- _Short problem_:
Retype every one of the entries below, character for character.

- _Dataset content_:
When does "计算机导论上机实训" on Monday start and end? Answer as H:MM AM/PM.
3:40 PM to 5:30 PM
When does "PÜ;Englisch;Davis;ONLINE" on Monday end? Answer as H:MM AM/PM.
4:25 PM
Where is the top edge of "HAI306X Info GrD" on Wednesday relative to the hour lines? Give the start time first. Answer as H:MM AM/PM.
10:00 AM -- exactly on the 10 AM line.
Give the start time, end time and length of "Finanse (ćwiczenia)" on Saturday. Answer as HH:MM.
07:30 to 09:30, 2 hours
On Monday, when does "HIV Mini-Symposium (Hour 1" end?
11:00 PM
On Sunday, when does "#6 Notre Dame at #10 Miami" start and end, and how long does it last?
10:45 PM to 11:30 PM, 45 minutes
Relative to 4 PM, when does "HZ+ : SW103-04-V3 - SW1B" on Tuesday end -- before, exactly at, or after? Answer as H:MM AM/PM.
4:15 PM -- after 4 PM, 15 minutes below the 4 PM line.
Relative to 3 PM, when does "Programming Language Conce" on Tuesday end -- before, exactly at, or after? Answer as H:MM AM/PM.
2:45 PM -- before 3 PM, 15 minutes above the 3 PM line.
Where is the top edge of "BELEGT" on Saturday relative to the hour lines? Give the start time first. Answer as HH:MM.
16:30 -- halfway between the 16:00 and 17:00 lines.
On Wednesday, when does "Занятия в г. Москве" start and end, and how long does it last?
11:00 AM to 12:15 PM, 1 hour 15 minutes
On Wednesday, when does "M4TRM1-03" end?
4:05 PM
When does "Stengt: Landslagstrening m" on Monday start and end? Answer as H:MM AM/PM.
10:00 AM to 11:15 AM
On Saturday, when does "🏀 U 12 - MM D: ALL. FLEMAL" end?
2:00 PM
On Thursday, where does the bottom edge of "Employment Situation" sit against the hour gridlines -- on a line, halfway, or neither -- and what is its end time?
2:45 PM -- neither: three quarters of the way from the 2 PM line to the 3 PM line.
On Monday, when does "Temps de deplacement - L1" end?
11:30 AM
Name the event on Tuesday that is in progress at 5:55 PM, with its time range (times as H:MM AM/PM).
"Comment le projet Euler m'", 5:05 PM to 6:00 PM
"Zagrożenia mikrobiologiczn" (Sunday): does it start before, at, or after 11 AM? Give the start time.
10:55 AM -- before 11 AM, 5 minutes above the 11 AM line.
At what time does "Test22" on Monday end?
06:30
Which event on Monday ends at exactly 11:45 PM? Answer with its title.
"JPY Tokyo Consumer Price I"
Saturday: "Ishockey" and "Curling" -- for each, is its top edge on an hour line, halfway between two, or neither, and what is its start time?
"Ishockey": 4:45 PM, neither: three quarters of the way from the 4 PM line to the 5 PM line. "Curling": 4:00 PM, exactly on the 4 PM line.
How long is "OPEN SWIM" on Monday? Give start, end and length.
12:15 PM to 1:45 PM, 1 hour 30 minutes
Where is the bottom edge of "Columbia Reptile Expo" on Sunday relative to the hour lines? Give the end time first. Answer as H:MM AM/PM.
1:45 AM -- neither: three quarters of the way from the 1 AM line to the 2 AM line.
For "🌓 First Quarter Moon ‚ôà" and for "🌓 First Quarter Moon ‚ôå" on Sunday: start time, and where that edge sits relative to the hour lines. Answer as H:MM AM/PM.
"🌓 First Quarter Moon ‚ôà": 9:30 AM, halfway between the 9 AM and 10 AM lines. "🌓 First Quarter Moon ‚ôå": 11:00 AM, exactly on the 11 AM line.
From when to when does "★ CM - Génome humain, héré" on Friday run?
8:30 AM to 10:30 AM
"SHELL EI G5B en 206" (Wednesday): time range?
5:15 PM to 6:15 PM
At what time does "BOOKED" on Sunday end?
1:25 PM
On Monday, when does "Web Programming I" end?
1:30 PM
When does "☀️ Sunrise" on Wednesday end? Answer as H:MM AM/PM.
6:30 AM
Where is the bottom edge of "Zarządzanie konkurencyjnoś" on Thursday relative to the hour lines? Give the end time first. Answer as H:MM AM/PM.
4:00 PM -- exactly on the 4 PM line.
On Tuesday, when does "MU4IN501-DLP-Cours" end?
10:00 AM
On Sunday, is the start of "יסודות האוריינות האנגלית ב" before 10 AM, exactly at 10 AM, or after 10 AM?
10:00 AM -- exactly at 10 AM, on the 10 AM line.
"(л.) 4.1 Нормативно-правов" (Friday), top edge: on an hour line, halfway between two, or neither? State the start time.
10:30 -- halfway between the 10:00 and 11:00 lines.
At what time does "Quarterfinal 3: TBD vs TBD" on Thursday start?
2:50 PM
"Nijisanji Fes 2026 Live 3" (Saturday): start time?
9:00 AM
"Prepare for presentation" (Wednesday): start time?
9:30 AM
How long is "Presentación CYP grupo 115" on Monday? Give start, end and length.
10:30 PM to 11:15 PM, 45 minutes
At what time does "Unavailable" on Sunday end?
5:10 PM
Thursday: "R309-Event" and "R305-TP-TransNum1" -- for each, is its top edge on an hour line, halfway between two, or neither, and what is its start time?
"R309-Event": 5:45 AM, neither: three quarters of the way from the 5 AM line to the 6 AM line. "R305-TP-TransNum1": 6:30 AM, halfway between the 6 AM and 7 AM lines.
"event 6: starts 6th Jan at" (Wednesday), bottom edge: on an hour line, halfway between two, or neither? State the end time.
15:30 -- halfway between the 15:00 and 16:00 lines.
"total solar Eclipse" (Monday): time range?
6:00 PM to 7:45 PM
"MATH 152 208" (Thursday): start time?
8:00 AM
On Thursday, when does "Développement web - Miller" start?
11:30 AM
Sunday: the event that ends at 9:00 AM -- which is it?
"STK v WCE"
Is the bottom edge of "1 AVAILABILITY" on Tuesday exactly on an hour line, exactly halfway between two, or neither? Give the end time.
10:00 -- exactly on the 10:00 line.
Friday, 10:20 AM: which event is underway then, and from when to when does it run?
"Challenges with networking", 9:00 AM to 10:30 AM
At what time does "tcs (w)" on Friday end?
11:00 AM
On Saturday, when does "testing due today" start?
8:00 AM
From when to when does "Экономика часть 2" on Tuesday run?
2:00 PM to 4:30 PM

- _Written response_:
When does "计算机导论上机实训" on Monday start and end? Answer as H:MM AM/PM.
3:40 PM to 5:30 PM
When does "PÜ;Englisch;Davis;ONLINE" on Monday end? Answer as H:MM AM/PM.
4:25 PM
Where is the top edge of "HAI306X Info GrD" on Wednesday relative to the hour lines? Give the start time first. Answer as H:MM AM/PM.
10:00 AM -- exactly on the 10 AM line.
Give the start time, end time and length of "Finanse (ćwiczenia)" on Saturday. Answer as HH:MM.
07:30 to 09:30, 2 hours
On Monday, when does "HIV Mini-Symposium (Hour 1" end?
11:00 PM
On Sunday, when does "#6 Notre Dame at #10 Miami" start and end, and how long does it last?
10:45 PM to 11:30 PM, 45 minutes
Relative to 4 PM, when does "HZ+ : SW103-04-V3 - SW1B" on Tuesday end -- before, exactly at, or after? Answer as H:MM AM/PM.
4:15 PM -- after 4 PM, 15 minutes below the 4 PM line.
Relative to 3 PM, when does "Programming Language Conce" on Tuesday end -- before, exactly at, or after? Answer as H:MM AM/PM.
2:45 PM -- before 3 PM, 15 minutes above the 3 PM line.
Where is the top edge of "BELEGT" on Saturday relative to the hour lines? Give the start time first. Answer as HH:MM.
16:30 -- halfway between the 16:00 and 17:00 lines.
On Wednesday, when does "Занятия в г. Москве" start and end, and how long does it last?
11:00 AM to 12:15 PM, 1 hour 15 minutes
On Wednesday, when does "M4TRM1-03" end?
4:05 PM
When does "Stengt: Landslagstrening m" on Monday start and end? Answer as H:MM AM/PM.
10:00 AM to 11:15 AM
On Saturday, when does "🏀 U 12 - MM D: ALL. FLEMAL" end?
2:00 PM
On Thursday, where does the bottom edge of "Employment Situation" sit against the hour gridlines -- on a line, halfway, or neither -- and what is its end time?
2:45 PM -- neither: three quarters of the way from the 2 PM line to the 3 PM line.
On Monday, when does "Temps de deplacement - L1" end?
11:30 AM
Name the event on Tuesday that is in progress at 5:55 PM, with its time range (times as H:MM AM/PM).
"Comment le projet Euler m'", 5:05 PM to 6:00 PM
"Zagrożenia mikrobiologiczn" (Sunday): does it start before, at, or after 11 AM? Give the start time.
10:55 AM -- before 11 AM, 5 minutes above the 11 AM line.
At what time does "Test22" on Monday end?
06:30
Which event on Monday ends at exactly 11:45 PM? Answer with its title.
"JPY Tokyo Consumer Price I"
Saturday: "Ishockey" and "Curling" -- for each, is its top edge on an hour line, halfway between two, or neither, and what is its start time?
"Ishockey": 4:45 PM, neither: three quarters of the way from the 4 PM line to the 5 PM line. "Curling": 4:00 PM, exactly on the 4 PM line.
How long is "OPEN SWIM" on Monday? Give start, end and length.
12:15 PM to 1:45 PM, 1 hour 30 minutes
Where is the bottom edge of "Columbia Reptile Expo" on Sunday relative to the hour lines? Give the end time first. Answer as H:MM AM/PM.
1:45 AM -- neither: three quarters of the way from the 1 AM line to the 2 AM line.
For "🌓 First Quarter Moon ‚ôà" and for "🌓 First Quarter Moon ‚ôå" on Sunday: start time, and where that edge sits relative to the hour lines. Answer as H:MM AM/PM.
"🌓 First Quarter Moon ‚ôà": 9:30 AM, halfway between the 9 AM and 10 AM lines. "🌓 First Quarter Moon ‚ôå": 11:00 AM, exactly on the 11 AM line.
From when to when does "★ CM - Génome humain, héré" on Friday run?
8:30 AM to 10:30 AM
"SHELL EI G5B en 206" (Wednesday): time range?
5:15 PM to 6:15 PM
At what time does "BOOKED" on Sunday end?
1:25 PM
On Monday, when does "Web Programming I" end?
1:30 PM
When does "☀️ Sunrise" on Wednesday end? Answer as H:MM AM/PM.
6:30 AM
Where is the bottom edge of "Zarządzanie konkurencyjnoś" on Thursday relative to the hour lines? Give the end time first. Answer as H:MM AM/PM.
4:00 PM -- exactly on the 4 PM line.
On Tuesday, when does "MU4IN501-DLP-Cours" end?
10:00 AM
On Sunday, is the start of "יסודות האוריינות האנגלית ב" before 10 AM, exactly at 10 AM, or after 10 AM?
10:00 AM -- exactly at 10 AM, on the 10 AM line.
"(л.) 4.1 Нормативно-правов" (Friday), top edge: on an hour line, halfway between two, or neither? State the start time.
10:30 -- halfway between the 10:00 and 11:00 lines.
At what time does "Quarterfinal 3: TBD vs TBD" on Thursday start?
2:50 PM
"Nijisanji Fes 2026 Live 3" (Saturday): start time?
9:00 AM
"Prepare for presentation" (Wednesday): start time?
9:30 AM
How long is "Presentación CYP grupo 115" on Monday? Give start, end and length.
10:30 PM to 11:15 PM, 45 minutes
At what time does "Unavailable" on Sunday end?
5:10 PM
Thursday: "R309-Event" and "R305-TP-TransNum1" -- for each, is its top edge on an hour line, halfway between two, or neither, and what is its start time?
"R309-Event": 5:45 AM, neither: three quarters of the way from the 5 AM line to the 6 AM line. "R305-TP-TransNum1": 6:30 AM, halfway between the 6 AM and 7 AM lines.
"event 6: starts 6th Jan at" (Wednesday), bottom edge: on an hour line, halfway between two, or neither? State the end time.
15:30 -- halfway between the 15:00 and 16:00 lines.
"total solar Eclipse" (Monday): time range?
6:00 PM to 7:45 PM
"MATH 152 208" (Thursday): start time?
8:00 AM
On Thursday, when does "Développement web - Miller" start?
11:30 AM
Sunday: the event that ends at 9:00 AM -- which is it?
"STK v WCE"
Is the bottom edge of "1 AVAILABILITY" on Tuesday exactly on an hour line, exactly halfway between two, or neither? Give the end time.
10:00 -- exactly on the 10:00 line.
Friday, 10:20 AM: which event is underway then, and from when to when does it run?
"Challenges with networking", 9:00 AM to 10:30 AM
At what time does "tcs (w)" on Friday end?
11:00 AM
On Saturday, when does "testing due today" start?
8:00 AM
From when to when does "Экономика часть 2" on Tuesday run?
2:00 PM to 4:30 PM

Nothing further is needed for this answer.